When his parents discover that, between his research grant, his teaching, and the private lessons he gives, Tanguy earns at least 25,000 francs a month (about 3,800 euros), they throw him out of the house. Tanguy takes them to court and wins, with his lawyer citing Article 203 of the Civil Code, which obliges parents to support their children.

Relations become explosive when Tanguy returns to the family home. Paul perpetually shouts at his son, who remains calm, countering with Chinese proverbs he knows. The parents decide to humiliate him by transforming his room into a nursery, replacing his bed with a cot and hanging a mobile above it. His mother disrupts his classes to ridicule him in front of his students, even participating as a student herself and eventually sleeping with one of them.

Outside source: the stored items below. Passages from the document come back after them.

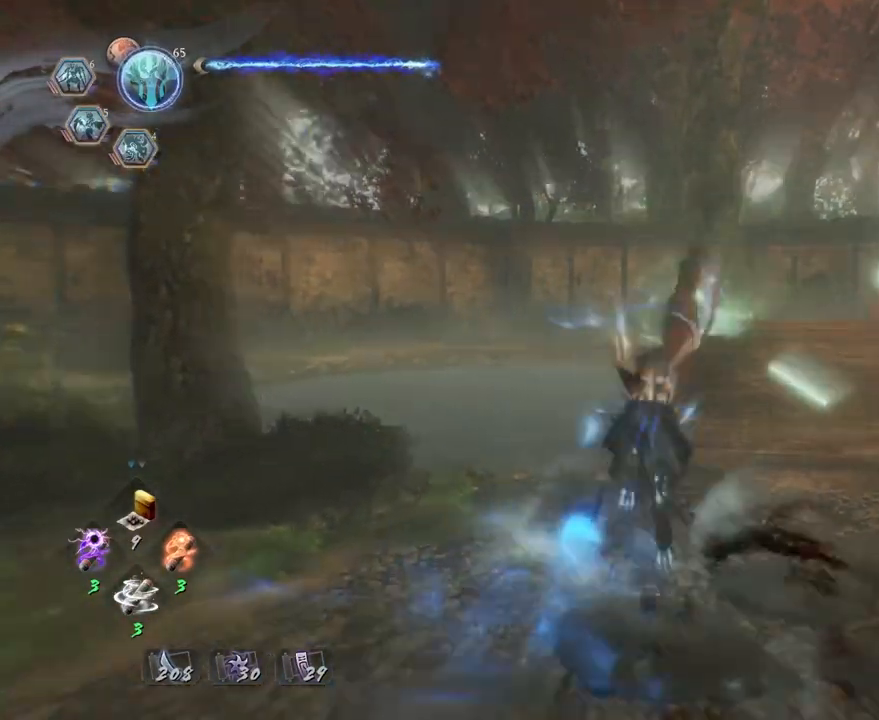
{"buttons": ["TRIANGLE", "R2"], "left_stick": "center", "right_stick": "center", "events": [[250, "R2", "down"], [283, "TRIANGLE", "down"], [367, "TRIANGLE", "up"], [500, "TRIANGLE", "down"]]}
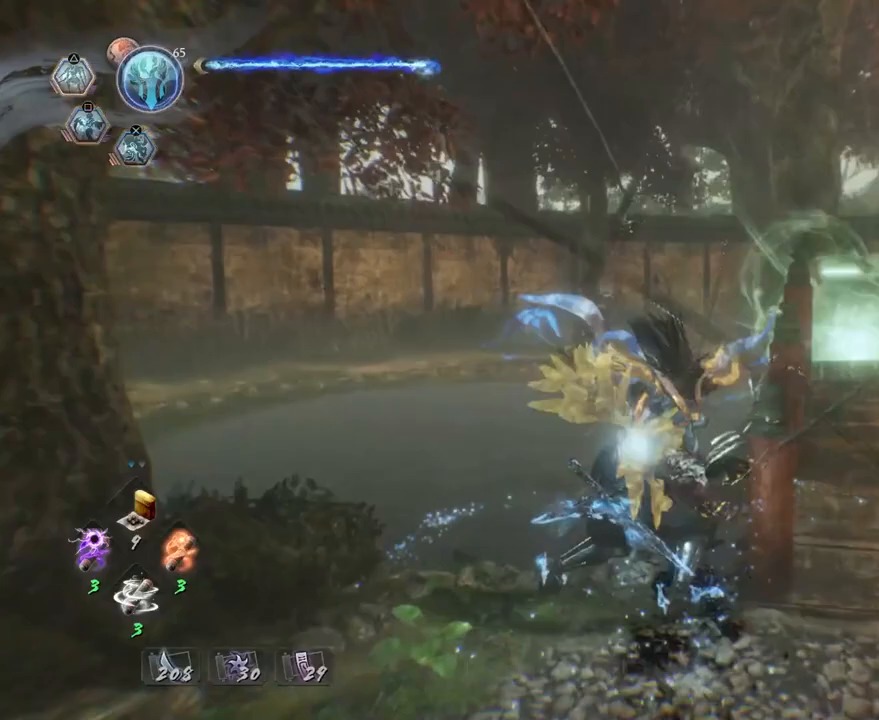
{"buttons": [], "left_stick": "center", "right_stick": "center", "events": [[50, "TRIANGLE", "up"], [133, "TRIANGLE", "down"], [183, "R1", "down"], [183, "TRIANGLE", "up"], [233, "R1", "up"], [267, "R2", "up"]]}
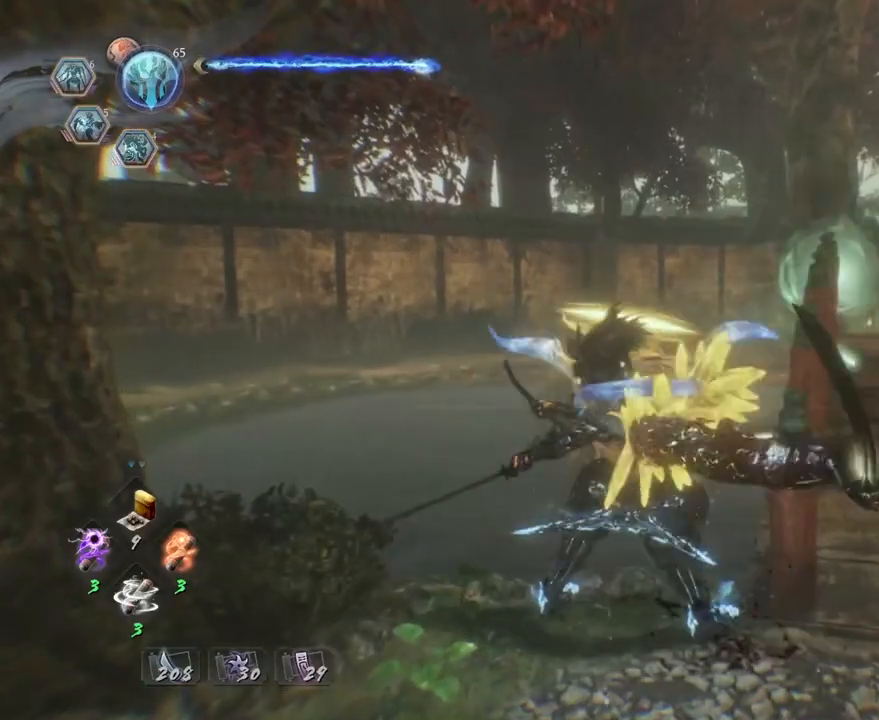
{"buttons": [], "left_stick": "center", "right_stick": "center", "events": []}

Against his parents’ expectations, Tanguy is unfazed by these actions and forgives his mother without hesitation.

Just as Paul, at his wits’ end, hires some thugs to "beat up" his son, he learns that Tanguy has finally left the house, leaving behind a letter generously thanking his parents. Their joy is once again short-lived as Paul’s mother Odile falls in her bathroom and, needing months of rehabilitation, reminds them of Article 205 of the Civil Code, "the same as 203… but for the elderly."

Ten months later, Paul and Édith receive a letter from Tanguy inviting them to visit him in Beijing, where he has married a Chinese woman and is expecting a child. Observing that in this Chinese family both the parents and grandparents live under the same roof, Odile gets the last word, turning to Paul and saying she’s glad to see "people who take responsibility for their family, unlike some others."

==Cast==
- Sabine Azéma: Edith Guetz
- André Dussollier: Paul Guetz
- Éric Berger: Tanguy Guetz
- Hélène Duc: Grandmother Odile
- Aurore Clément: Carole
- Jean-Paul Rouve: Bruno Lemoine
- André Wilms: the psychiatrist
- Richard Guedj: Patrick
- Roger Van Hool: Philippe
- Nathalie Krebs: Noëlle
- Delphine Serina: Sophie
- Sachi Kawamata: Kimiko
- Annelise Hesme: Marguerite
- Philippe Laudenbach: Lawyer Badinier
- Jacques Boudet: the judge

==Reception==
The film opened at number one in France with a gross of 29 million Francs ($4.2 million). It went on to gross $21.4 million in France and $24.3 million worldwide.

==In popular culture==
The word Tanguy became the usual term to designate an adult still living with his parents.